## ABOUT THIS EXERCISE
Every line of the records must be repeated exactly; pictures stay out.

(Stored entries)
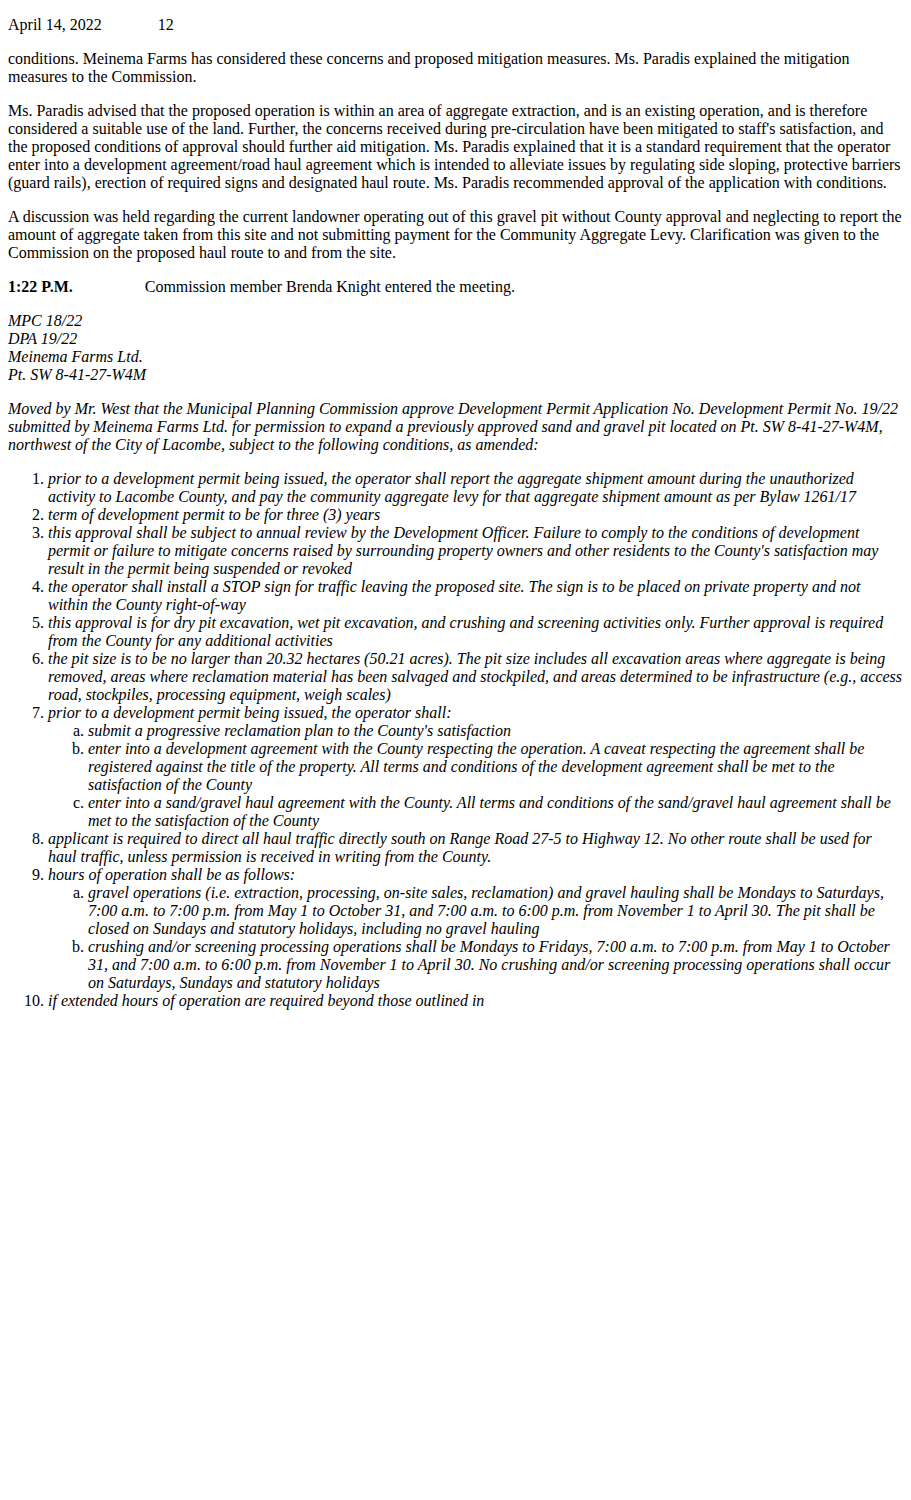April 14, 2022 12
conditions. Meinema Farms has considered these concerns and proposed mitigation measures. Ms. Paradis explained the mitigation measures to the Commission.
Ms. Paradis advised that the proposed operation is within an area of aggregate extraction, and is an existing operation, and is therefore considered a suitable use of the land. Further, the concerns received during pre-circulation have been mitigated to staff's satisfaction, and the proposed conditions of approval should further aid mitigation. Ms. Paradis explained that it is a standard requirement that the operator enter into a development agreement/road haul agreement which is intended to alleviate issues by regulating side sloping, protective barriers (guard rails), erection of required signs and designated haul route. Ms. Paradis recommended approval of the application with conditions.
A discussion was held regarding the current landowner operating out of this gravel pit without County approval and neglecting to report the amount of aggregate taken from this site and not submitting payment for the Community Aggregate Levy. Clarification was given to the Commission on the proposed haul route to and from the site.
1:22 P.M. Commission member Brenda Knight entered the meeting.
MPC 18/22
DPA 19/22
Meinema Farms Ltd.
Pt. SW 8-41-27-W4M
Moved by Mr. West that the Municipal Planning Commission approve Development Permit Application No. Development Permit No. 19/22 submitted by Meinema Farms Ltd. for permission to expand a previously approved sand and gravel pit located on Pt. SW 8-41-27-W4M, northwest of the City of Lacombe, subject to the following conditions, as amended:
prior to a development permit being issued, the operator shall report the aggregate shipment amount during the unauthorized activity to Lacombe County, and pay the community aggregate levy for that aggregate shipment amount as per Bylaw 1261/17
term of development permit to be for three (3) years
this approval shall be subject to annual review by the Development Officer. Failure to comply to the conditions of development permit or failure to mitigate concerns raised by surrounding property owners and other residents to the County's satisfaction may result in the permit being suspended or revoked
the operator shall install a STOP sign for traffic leaving the proposed site. The sign is to be placed on private property and not within the County right-of-way
this approval is for dry pit excavation, wet pit excavation, and crushing and screening activities only. Further approval is required from the County for any additional activities
the pit size is to be no larger than 20.32 hectares (50.21 acres). The pit size includes all excavation areas where aggregate is being removed, areas where reclamation material has been salvaged and stockpiled, and areas determined to be infrastructure (e.g., access road, stockpiles, processing equipment, weigh scales)
prior to a development permit being issued, the operator shall:
submit a progressive reclamation plan to the County's satisfaction
enter into a development agreement with the County respecting the operation. A caveat respecting the agreement shall be registered against the title of the property. All terms and conditions of the development agreement shall be met to the satisfaction of the County
enter into a sand/gravel haul agreement with the County. All terms and conditions of the sand/gravel haul agreement shall be met to the satisfaction of the County
applicant is required to direct all haul traffic directly south on Range Road 27-5 to Highway 12. No other route shall be used for haul traffic, unless permission is received in writing from the County.
hours of operation shall be as follows:
gravel operations (i.e. extraction, processing, on-site sales, reclamation) and gravel hauling shall be Mondays to Saturdays, 7:00 a.m. to 7:00 p.m. from May 1 to October 31, and 7:00 a.m. to 6:00 p.m. from November 1 to April 30. The pit shall be closed on Sundays and statutory holidays, including no gravel hauling
crushing and/or screening processing operations shall be Mondays to Fridays, 7:00 a.m. to 7:00 p.m. from May 1 to October 31, and 7:00 a.m. to 6:00 p.m. from November 1 to April 30. No crushing and/or screening processing operations shall occur on Saturdays, Sundays and statutory holidays
if extended hours of operation are required beyond those outlined in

## EXERCISE OUTPUT
April 14, 2022 12
conditions. Meinema Farms has considered these concerns and proposed mitigation measures. Ms. Paradis explained the mitigation measures to the Commission.
Ms. Paradis advised that the proposed operation is within an area of aggregate extraction, and is an existing operation, and is therefore considered a suitable use of the land. Further, the concerns received during pre-circulation have been mitigated to staff's satisfaction, and the proposed conditions of approval should further aid mitigation. Ms. Paradis explained that it is a standard requirement that the operator enter into a development agreement/road haul agreement which is intended to alleviate issues by regulating side sloping, protective barriers (guard rails), erection of required signs and designated haul route. Ms. Paradis recommended approval of the application with conditions.
A discussion was held regarding the current landowner operating out of this gravel pit without County approval and neglecting to report the amount of aggregate taken from this site and not submitting payment for the Community Aggregate Levy. Clarification was given to the Commission on the proposed haul route to and from the site.
1:22 P.M. Commission member Brenda Knight entered the meeting.
MPC 18/22
DPA 19/22
Meinema Farms Ltd.
Pt. SW 8-41-27-W4M
Moved by Mr. West that the Municipal Planning Commission approve Development Permit Application No. Development Permit No. 19/22 submitted by Meinema Farms Ltd. for permission to expand a previously approved sand and gravel pit located on Pt. SW 8-41-27-W4M, northwest of the City of Lacombe, subject to the following conditions, as amended:
prior to a development permit being issued, the operator shall report the aggregate shipment amount during the unauthorized activity to Lacombe County, and pay the community aggregate levy for that aggregate shipment amount as per Bylaw 1261/17
term of development permit to be for three (3) years
this approval shall be subject to annual review by the Development Officer. Failure to comply to the conditions of development permit or failure to mitigate concerns raised by surrounding property owners and other residents to the County's satisfaction may result in the permit being suspended or revoked
the operator shall install a STOP sign for traffic leaving the proposed site. The sign is to be placed on private property and not within the County right-of-way
this approval is for dry pit excavation, wet pit excavation, and crushing and screening activities only. Further approval is required from the County for any additional activities
the pit size is to be no larger than 20.32 hectares (50.21 acres). The pit size includes all excavation areas where aggregate is being removed, areas where reclamation material has been salvaged and stockpiled, and areas determined to be infrastructure (e.g., access road, stockpiles, processing equipment, weigh scales)
prior to a development permit being issued, the operator shall:
submit a progressive reclamation plan to the County's satisfaction
enter into a development agreement with the County respecting the operation. A caveat respecting the agreement shall be registered against the title of the property. All terms and conditions of the development agreement shall be met to the satisfaction of the County
enter into a sand/gravel haul agreement with the County. All terms and conditions of the sand/gravel haul agreement shall be met to the satisfaction of the County
applicant is required to direct all haul traffic directly south on Range Road 27-5 to Highway 12. No other route shall be used for haul traffic, unless permission is received in writing from the County.
hours of operation shall be as follows:
gravel operations (i.e. extraction, processing, on-site sales, reclamation) and gravel hauling shall be Mondays to Saturdays, 7:00 a.m. to 7:00 p.m. from May 1 to October 31, and 7:00 a.m. to 6:00 p.m. from November 1 to April 30. The pit shall be closed on Sundays and statutory holidays, including no gravel hauling
crushing and/or screening processing operations shall be Mondays to Fridays, 7:00 a.m. to 7:00 p.m. from May 1 to October 31, and 7:00 a.m. to 6:00 p.m. from November 1 to April 30. No crushing and/or screening processing operations shall occur on Saturdays, Sundays and statutory holidays
if extended hours of operation are required beyond those outlined in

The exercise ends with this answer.